- Opening Delimiter -
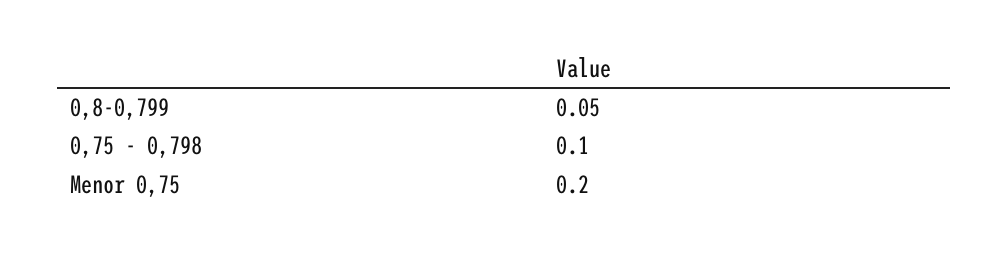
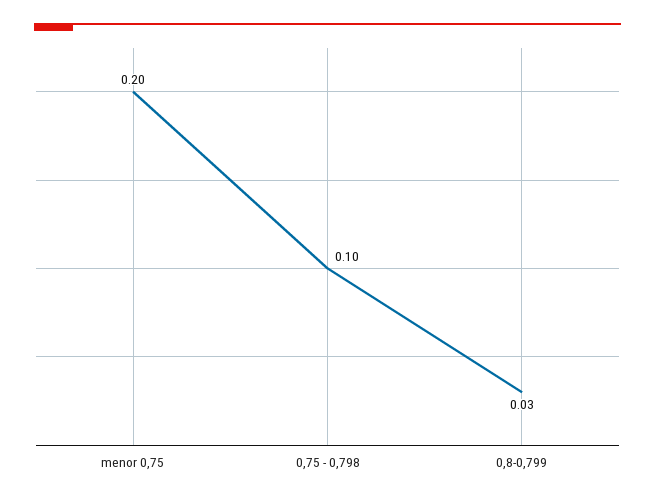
0,8-0,799: 0.05 -> 0.03

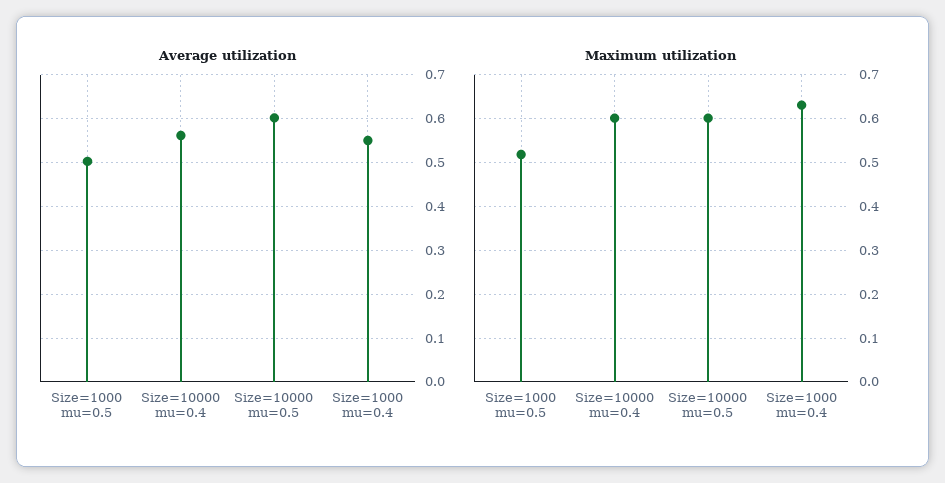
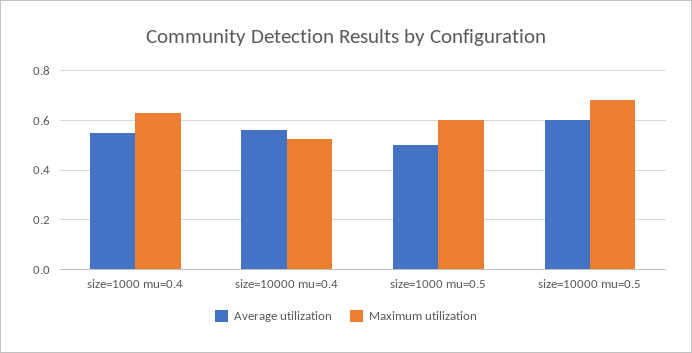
Maximum utilization, Size=1000 mu=0.5: 0.52 -> 0.6
Maximum utilization, Size=10000 mu=0.4: 0.6 -> 0.525
Maximum utilization, Size=10000 mu=0.5: 0.6 -> 0.675

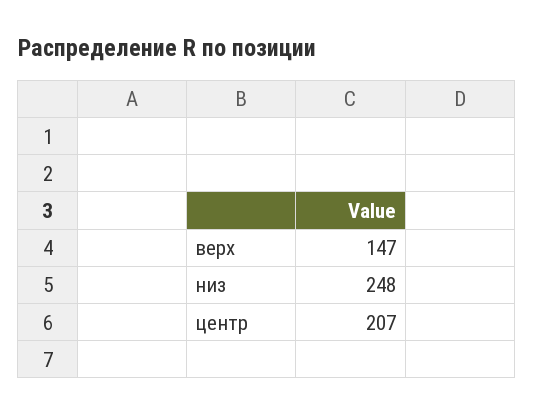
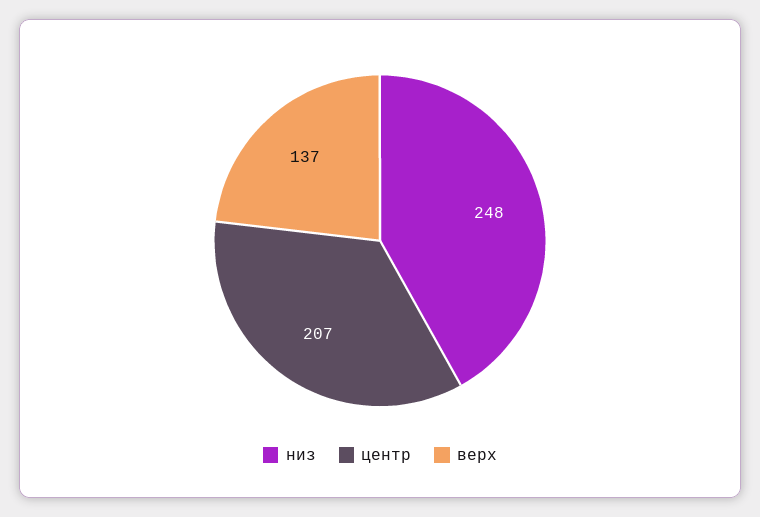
верх: 147 -> 137

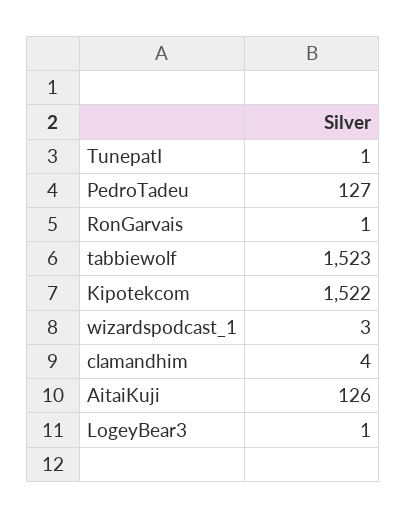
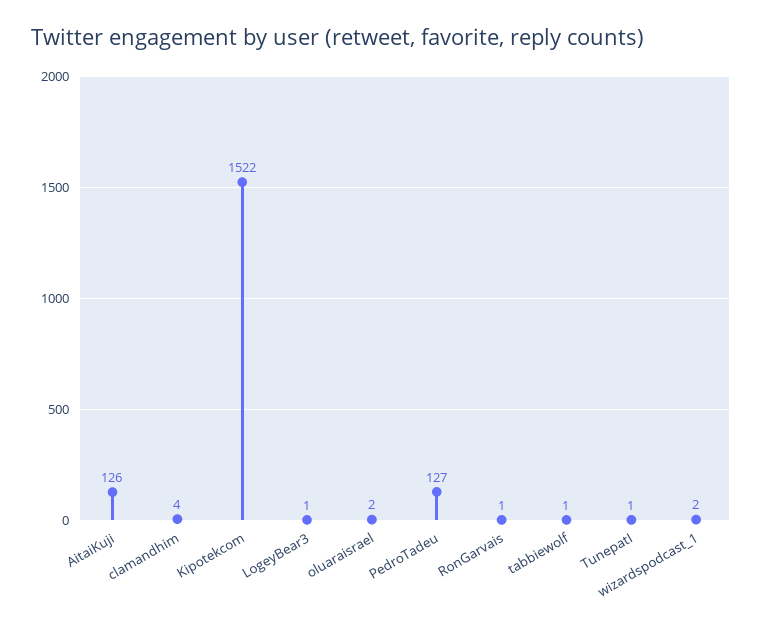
tabbiewolf: 1523 -> 1
wizardspodcast_1: 3 -> 2
oluaraisrael: none -> 2

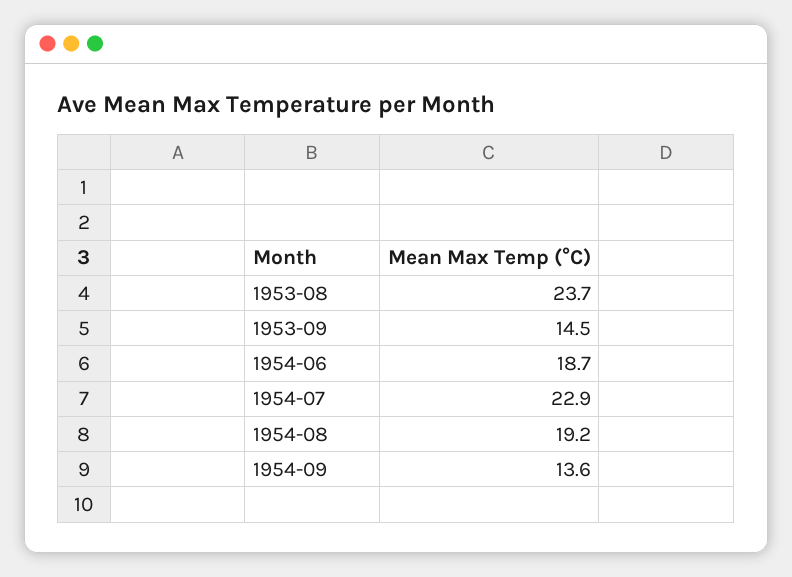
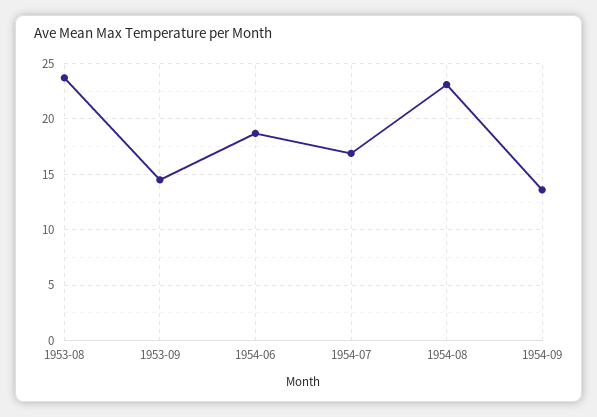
1954-07: 22.9 -> 17
1954-08: 19.2 -> 23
- Closing Delimiter -
### [What to work on]
Among the lines above, find those with the string "utilization" and copy them.

### [Exercise answer]
Maximum utilization, Size=1000 mu=0.5: 0.52 -> 0.6
Maximum utilization, Size=10000 mu=0.4: 0.6 -> 0.525
Maximum utilization, Size=10000 mu=0.5: 0.6 -> 0.675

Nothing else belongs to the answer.